I’m at the age where any time my mom asks if I remember so-and-so from high school, the news is never good
I tried to renew my subscription to a magazine & somehow duplicated the subscription. After finally canceling one, I did so, & now at the same name & the same *address* I simultaneously receive both a copy of the magazine & “we’d love for you to resubscribe” letters every month.
We need a Disney princess who is great at basketball and also a golden retriever
For the second year in a row, work colleagues have failed to get me a birthday present or card. So, for the next 12 months, I’ll continue to take £5 out of each of their birthday collections as their backdated present to me. Cheers guys.
Kinda lame that pretending everything is fine isn’t working
My anaconda don’t want none unless you got a suitable living environment for him, a terrarium with a heat lamp, some small rodents, etc.
[After kidnapping]
ME: Don’t worry I have a particular set of skills
..ME [making mice tuxedos] admittedly I don’t know how this will help
7-year-old: I don’t want mashed potatoes.
Me: They’re just like French fries.
7: Then give me French fries.
There’s a flaw in her logic, but I can’t find it.
I want a Viking funeral when I die…complete with sticks, marshmallows and chocolate for the attendees.
What? I’m sure that’s traditional.
Things I have learned by sliding across the hood of my car:
Either I weigh more than Bo Duke, or they just don’t make em like they used to.
I’m not a good fit for the traditional job market because my greatest strengths are challenging authority, being self-righteous, and wanting to go home
In high school I carried around a pocket full of Barbie doll heads. Then when boys asked me for a little head, I gave them one.
Wife [who turns 50 tomorrow]: Tonight is your last chance to have sex with a woman in her 40s.
Me: Is it, though?
Wife:
Me:
Wife:
Me: I just-
Wife: Blew your last chance, yep.
The worst part of working remotely is the lack of structure. No one staring at me and tapping their watch if I take a long lunch. Unlimited bathroom breaks. Humans are not meant to live this way
Doc thinks my mysterious headaches may lessen if I eat ice cream more slowly.
If by ‘the Hamptons’ you mean ‘my pajamas’, then yes, I absolutely weekend in the Hamptons.
My lockdown lifestyle is like that of the wife of an as-yet-undiscovered serial killer in the 70’s.

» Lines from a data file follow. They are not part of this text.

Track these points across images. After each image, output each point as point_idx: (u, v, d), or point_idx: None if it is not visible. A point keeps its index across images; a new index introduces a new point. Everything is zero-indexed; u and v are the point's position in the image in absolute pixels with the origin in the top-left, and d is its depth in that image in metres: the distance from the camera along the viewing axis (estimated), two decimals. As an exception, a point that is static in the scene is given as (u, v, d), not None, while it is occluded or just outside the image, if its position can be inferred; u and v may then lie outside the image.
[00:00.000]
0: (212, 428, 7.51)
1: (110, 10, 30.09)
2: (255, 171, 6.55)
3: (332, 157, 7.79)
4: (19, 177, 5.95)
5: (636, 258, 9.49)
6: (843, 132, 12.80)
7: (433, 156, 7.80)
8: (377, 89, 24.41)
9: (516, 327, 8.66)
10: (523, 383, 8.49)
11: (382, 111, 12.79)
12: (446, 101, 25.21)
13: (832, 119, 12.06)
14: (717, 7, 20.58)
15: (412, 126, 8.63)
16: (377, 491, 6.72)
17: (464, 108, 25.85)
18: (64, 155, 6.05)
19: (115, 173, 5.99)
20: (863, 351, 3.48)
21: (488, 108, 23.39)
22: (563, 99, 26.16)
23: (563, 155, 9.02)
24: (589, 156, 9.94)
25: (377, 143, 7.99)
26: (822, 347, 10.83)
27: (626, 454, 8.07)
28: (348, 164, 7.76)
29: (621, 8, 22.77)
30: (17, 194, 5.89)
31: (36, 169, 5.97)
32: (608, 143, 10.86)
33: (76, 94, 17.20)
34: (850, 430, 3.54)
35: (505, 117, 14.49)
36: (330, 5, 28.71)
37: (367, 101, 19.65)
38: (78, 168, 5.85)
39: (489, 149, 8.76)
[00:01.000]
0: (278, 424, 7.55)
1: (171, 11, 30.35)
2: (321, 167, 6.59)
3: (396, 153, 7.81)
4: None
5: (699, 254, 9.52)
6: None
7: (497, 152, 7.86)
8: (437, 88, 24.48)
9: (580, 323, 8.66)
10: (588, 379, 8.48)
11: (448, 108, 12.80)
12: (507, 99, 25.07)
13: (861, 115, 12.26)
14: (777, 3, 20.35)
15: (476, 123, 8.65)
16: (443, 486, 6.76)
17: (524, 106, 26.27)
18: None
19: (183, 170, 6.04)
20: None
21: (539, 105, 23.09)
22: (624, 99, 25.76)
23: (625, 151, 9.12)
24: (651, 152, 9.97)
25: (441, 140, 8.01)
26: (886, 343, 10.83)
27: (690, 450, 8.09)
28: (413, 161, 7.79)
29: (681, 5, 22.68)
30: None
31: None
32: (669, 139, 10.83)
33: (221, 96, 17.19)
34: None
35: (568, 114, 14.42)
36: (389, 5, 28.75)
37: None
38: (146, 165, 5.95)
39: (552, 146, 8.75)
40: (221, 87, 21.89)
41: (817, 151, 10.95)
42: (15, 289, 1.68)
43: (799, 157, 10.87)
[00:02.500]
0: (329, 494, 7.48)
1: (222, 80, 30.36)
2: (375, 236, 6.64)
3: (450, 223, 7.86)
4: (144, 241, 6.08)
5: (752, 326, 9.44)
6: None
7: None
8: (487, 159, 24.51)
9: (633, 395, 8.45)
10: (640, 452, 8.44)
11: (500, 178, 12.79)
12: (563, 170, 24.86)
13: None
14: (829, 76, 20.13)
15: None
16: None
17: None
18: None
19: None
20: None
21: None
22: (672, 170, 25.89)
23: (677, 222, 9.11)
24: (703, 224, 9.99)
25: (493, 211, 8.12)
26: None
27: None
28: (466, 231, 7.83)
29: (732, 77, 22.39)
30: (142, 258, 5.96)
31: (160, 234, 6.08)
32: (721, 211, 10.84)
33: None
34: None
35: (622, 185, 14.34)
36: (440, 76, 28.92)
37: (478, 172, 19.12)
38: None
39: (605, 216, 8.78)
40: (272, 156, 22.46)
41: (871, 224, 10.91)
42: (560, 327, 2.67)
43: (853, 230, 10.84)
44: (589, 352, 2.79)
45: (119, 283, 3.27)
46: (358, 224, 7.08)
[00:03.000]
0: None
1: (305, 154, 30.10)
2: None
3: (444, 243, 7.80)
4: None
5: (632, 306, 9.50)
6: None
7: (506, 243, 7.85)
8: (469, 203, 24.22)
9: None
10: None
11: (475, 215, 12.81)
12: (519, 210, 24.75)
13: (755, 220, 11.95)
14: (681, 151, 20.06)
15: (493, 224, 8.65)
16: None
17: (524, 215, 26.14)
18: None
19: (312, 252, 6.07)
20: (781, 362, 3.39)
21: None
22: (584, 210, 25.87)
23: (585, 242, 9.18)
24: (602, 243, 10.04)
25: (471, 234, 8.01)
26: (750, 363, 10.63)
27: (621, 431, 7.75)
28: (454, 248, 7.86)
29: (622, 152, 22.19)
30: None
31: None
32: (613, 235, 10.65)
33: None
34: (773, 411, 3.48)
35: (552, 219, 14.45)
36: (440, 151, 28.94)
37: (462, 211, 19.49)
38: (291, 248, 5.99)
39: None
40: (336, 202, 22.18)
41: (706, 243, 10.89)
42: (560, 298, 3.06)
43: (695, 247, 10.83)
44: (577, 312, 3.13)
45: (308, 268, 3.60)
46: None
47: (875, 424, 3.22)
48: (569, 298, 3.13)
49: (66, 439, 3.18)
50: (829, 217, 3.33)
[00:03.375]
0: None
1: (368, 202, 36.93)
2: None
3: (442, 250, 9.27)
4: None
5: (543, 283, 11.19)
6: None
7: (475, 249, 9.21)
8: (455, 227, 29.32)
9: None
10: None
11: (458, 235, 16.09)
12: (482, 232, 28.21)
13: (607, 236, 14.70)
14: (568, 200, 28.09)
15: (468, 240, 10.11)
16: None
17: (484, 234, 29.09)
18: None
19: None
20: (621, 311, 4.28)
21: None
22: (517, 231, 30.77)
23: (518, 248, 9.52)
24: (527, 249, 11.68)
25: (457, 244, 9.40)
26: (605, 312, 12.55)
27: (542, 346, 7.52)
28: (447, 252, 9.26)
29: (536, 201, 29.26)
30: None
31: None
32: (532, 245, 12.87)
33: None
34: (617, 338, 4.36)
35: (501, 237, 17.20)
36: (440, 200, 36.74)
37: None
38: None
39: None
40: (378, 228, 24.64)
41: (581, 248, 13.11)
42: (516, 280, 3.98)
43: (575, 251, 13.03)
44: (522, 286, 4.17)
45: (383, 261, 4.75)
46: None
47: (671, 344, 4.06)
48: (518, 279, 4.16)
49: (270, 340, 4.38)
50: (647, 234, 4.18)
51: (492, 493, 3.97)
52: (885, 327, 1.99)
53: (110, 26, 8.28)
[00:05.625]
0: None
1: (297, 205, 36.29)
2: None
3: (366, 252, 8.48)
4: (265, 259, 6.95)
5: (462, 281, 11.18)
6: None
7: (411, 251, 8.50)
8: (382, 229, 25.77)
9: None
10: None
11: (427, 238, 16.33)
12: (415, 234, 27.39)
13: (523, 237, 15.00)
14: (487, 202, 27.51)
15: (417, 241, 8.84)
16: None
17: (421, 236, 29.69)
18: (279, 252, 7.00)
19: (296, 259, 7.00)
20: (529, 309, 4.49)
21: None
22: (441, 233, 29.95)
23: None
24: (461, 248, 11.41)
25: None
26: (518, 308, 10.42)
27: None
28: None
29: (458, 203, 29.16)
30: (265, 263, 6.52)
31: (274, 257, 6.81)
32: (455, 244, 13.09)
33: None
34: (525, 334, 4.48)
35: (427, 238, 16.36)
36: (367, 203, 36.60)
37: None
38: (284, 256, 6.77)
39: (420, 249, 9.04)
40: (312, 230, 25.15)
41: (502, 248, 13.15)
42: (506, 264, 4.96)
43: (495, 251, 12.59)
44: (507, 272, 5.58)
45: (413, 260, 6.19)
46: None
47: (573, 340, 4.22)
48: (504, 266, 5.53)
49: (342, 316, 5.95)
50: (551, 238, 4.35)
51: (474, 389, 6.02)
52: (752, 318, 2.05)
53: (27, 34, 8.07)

– home alone daily in a housedress / nightgown
– making ice in trays
– doing housework
– going through old boxes wondering where did all this weird women’s jewelry come from
🎶Summer lovin’, had me a blast
Summer lovin’ is especially sweaty🎶
SHOUT OUT TO ALL THE WEATHER REPORTERS RISKING LIFE & LIMB SO WE CAN ALL KNOW WHAT A 130MPH HURRICANE LOOKS LIKE IN THE DARK!